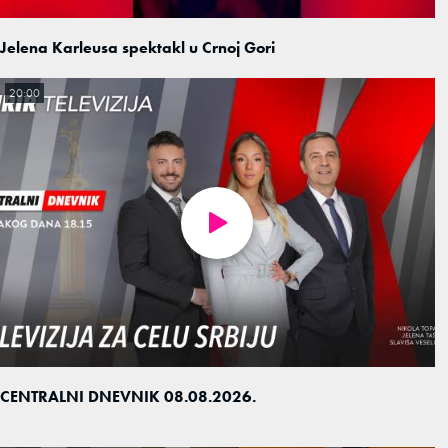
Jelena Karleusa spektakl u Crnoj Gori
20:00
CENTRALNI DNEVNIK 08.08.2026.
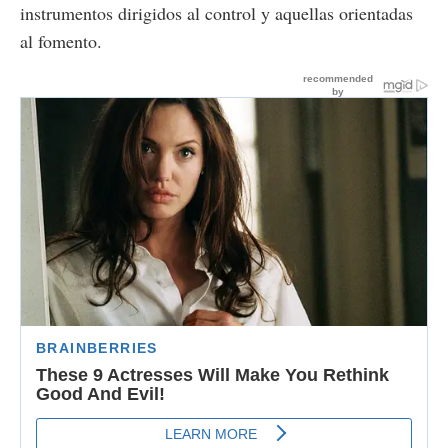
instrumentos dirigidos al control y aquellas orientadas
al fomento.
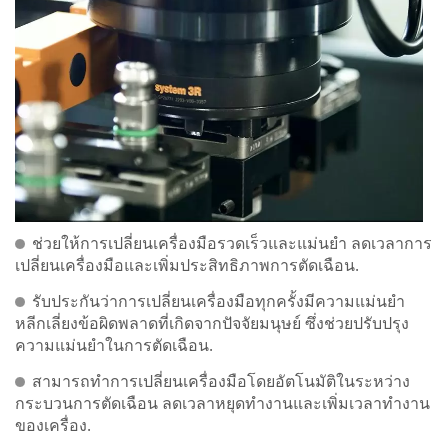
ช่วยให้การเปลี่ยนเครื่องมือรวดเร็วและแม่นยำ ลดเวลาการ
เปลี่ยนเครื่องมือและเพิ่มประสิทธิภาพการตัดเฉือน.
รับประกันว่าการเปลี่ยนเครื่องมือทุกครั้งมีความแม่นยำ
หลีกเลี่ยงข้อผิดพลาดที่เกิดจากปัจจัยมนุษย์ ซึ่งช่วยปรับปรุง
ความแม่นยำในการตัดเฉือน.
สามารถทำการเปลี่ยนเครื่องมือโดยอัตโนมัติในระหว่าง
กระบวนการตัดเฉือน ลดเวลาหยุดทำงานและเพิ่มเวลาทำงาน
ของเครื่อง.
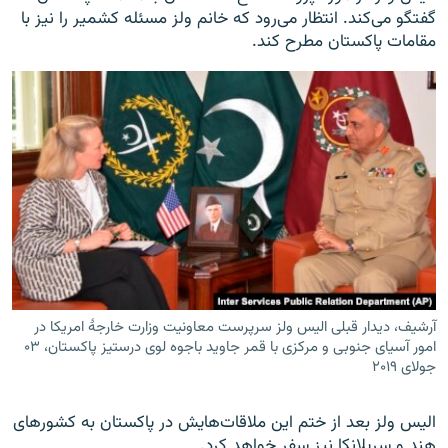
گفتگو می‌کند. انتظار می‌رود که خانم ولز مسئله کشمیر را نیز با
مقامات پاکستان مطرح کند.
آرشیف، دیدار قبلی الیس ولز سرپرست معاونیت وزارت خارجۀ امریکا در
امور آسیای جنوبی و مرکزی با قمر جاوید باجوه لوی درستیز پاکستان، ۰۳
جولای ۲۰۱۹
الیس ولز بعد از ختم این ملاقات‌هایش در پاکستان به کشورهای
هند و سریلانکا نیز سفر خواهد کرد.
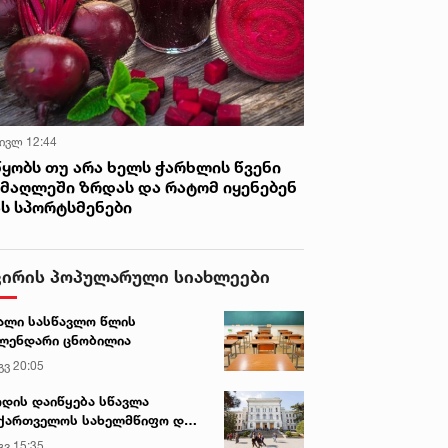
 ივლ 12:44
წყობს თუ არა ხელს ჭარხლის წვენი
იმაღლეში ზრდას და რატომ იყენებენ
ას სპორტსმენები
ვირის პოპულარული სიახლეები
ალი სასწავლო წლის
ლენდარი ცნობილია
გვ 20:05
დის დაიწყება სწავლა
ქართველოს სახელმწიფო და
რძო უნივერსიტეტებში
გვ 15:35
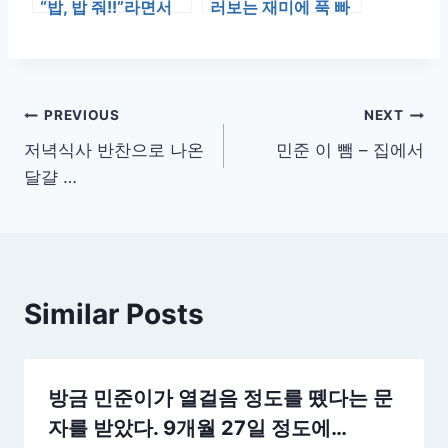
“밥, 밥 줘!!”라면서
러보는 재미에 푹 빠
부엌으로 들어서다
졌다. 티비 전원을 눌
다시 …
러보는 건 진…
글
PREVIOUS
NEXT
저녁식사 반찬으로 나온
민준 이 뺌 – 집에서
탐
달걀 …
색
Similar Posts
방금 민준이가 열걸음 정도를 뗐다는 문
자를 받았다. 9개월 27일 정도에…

> _TASK REQUIREMENTS_
Which lines hold the word "پاکستان"? Return all of them from the records above.

> _RESULT_
مقامات پاکستان مطرح کند.
امور آسیای جنوبی و مرکزی با قمر جاوید باجوه لوی درستیز پاکستان، ۰۳
الیس ولز بعد از ختم این ملاقات‌هایش در پاکستان به کشورهای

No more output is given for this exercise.